Work to be completed: Render the listing below as a JSON array of strings, one per line, from the line containing "pose: elev=255.9 azim=203.8" through the end of the listing, both included, skipping blank lines. Leave the pictures out.

###

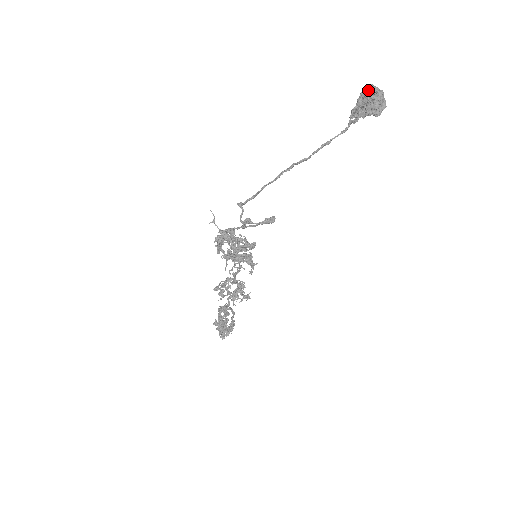
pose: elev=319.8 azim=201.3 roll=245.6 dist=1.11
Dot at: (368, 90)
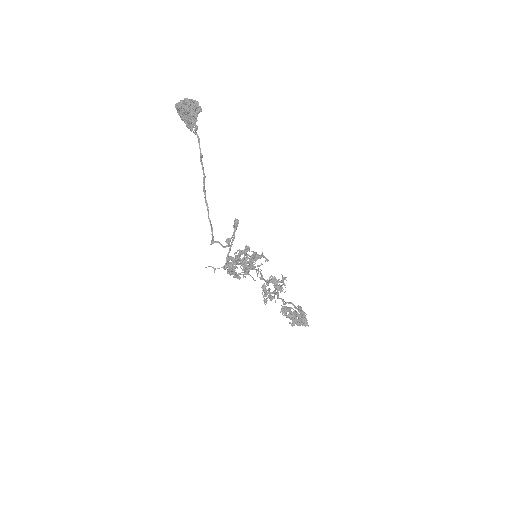
Dot at: (179, 108)
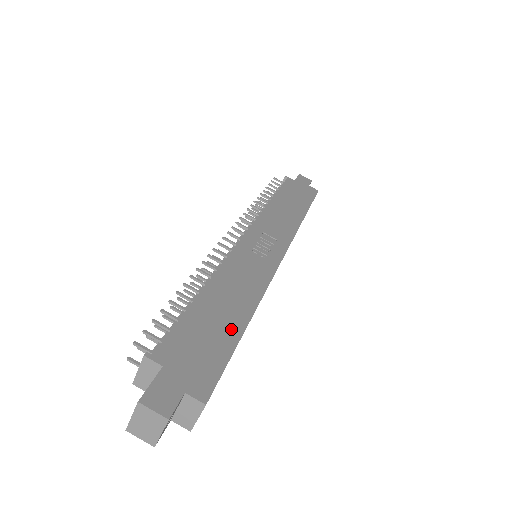
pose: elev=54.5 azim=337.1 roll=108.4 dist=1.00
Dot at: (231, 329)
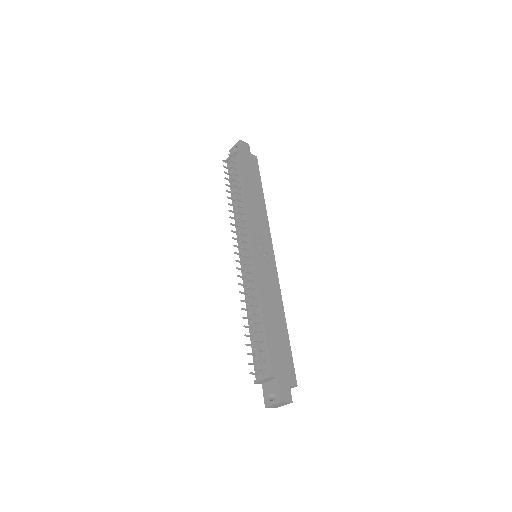
Dot at: (284, 335)
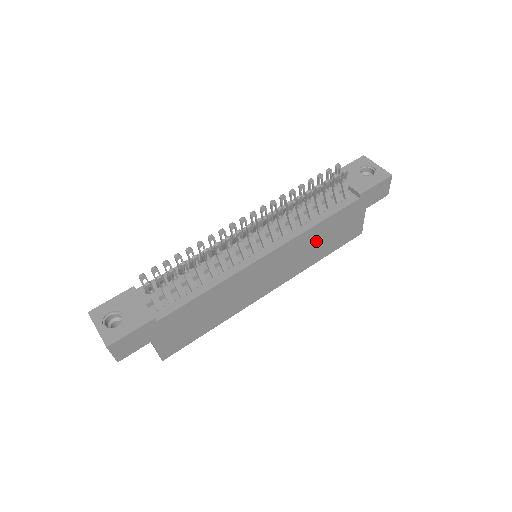
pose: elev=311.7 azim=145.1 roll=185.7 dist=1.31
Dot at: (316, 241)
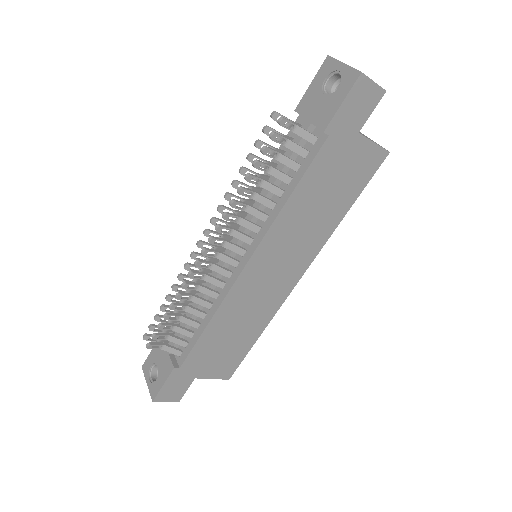
Dot at: (309, 211)
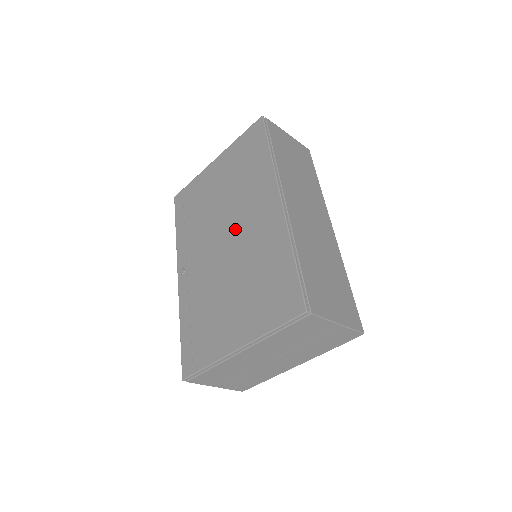
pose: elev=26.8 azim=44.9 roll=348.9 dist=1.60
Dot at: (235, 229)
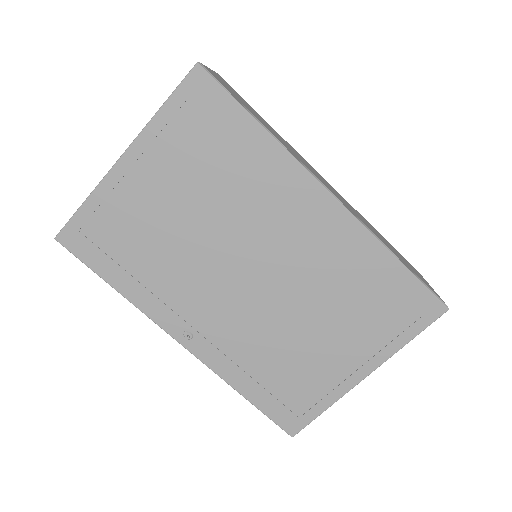
Dot at: (264, 254)
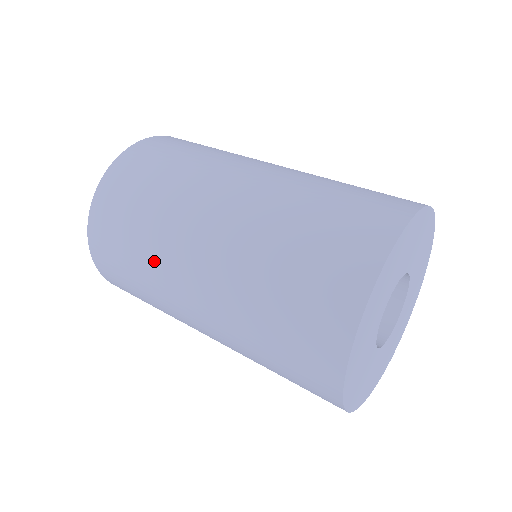
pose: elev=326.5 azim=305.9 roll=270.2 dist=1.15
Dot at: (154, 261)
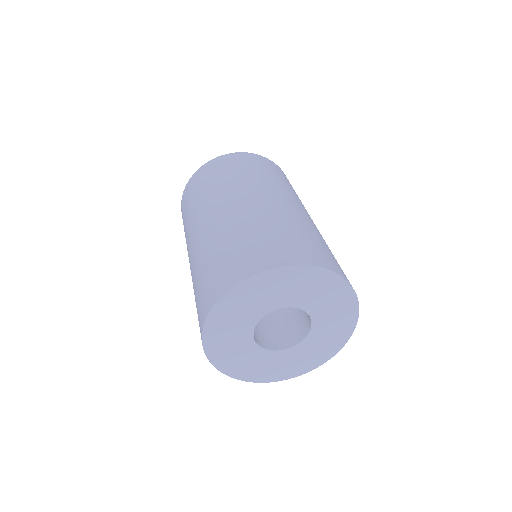
Dot at: (187, 232)
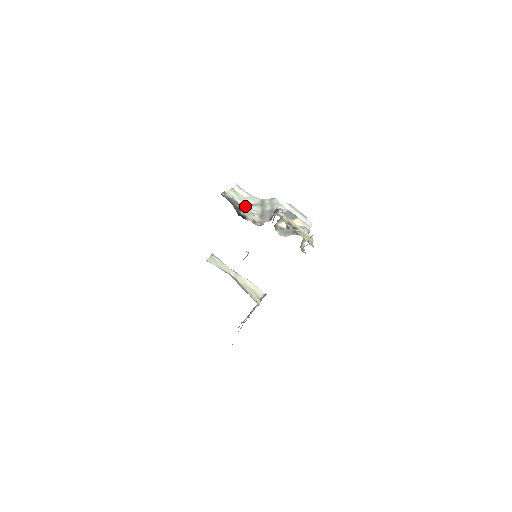
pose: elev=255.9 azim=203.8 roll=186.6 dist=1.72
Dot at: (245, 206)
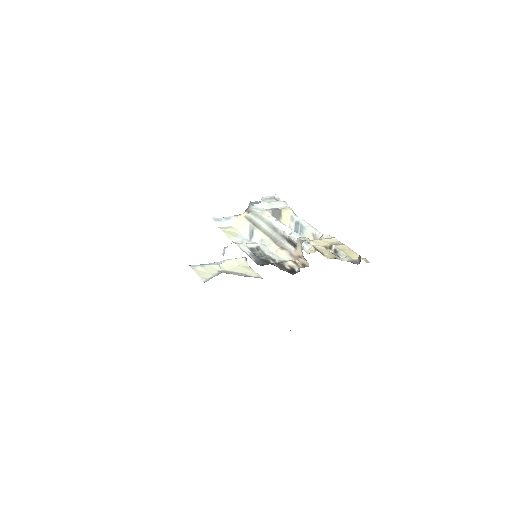
Dot at: (256, 244)
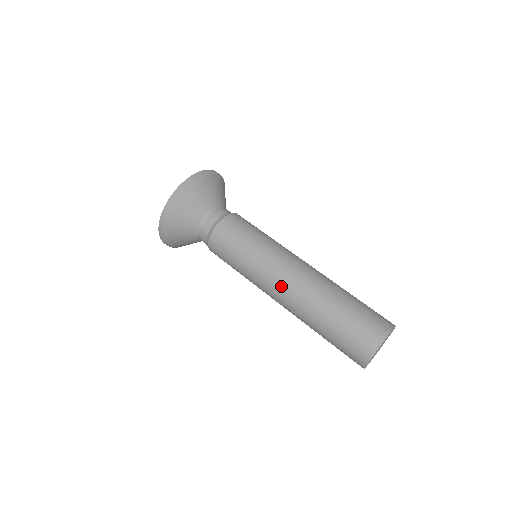
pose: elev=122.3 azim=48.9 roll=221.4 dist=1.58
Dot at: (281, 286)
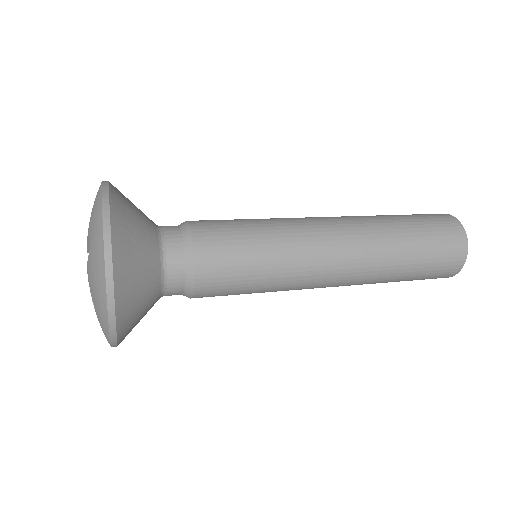
Dot at: (336, 238)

###

Solution:
[
  "pose: elev=255.9 azim=203.8 roll=186.6 dist=1.72",
  "Dot at: (245, 206)",
  "Dot at: (256, 244)",
  "pose: elev=122.3 azim=48.9 roll=221.4 dist=1.58",
  "Dot at: (281, 286)",
  "Dot at: (336, 238)"
]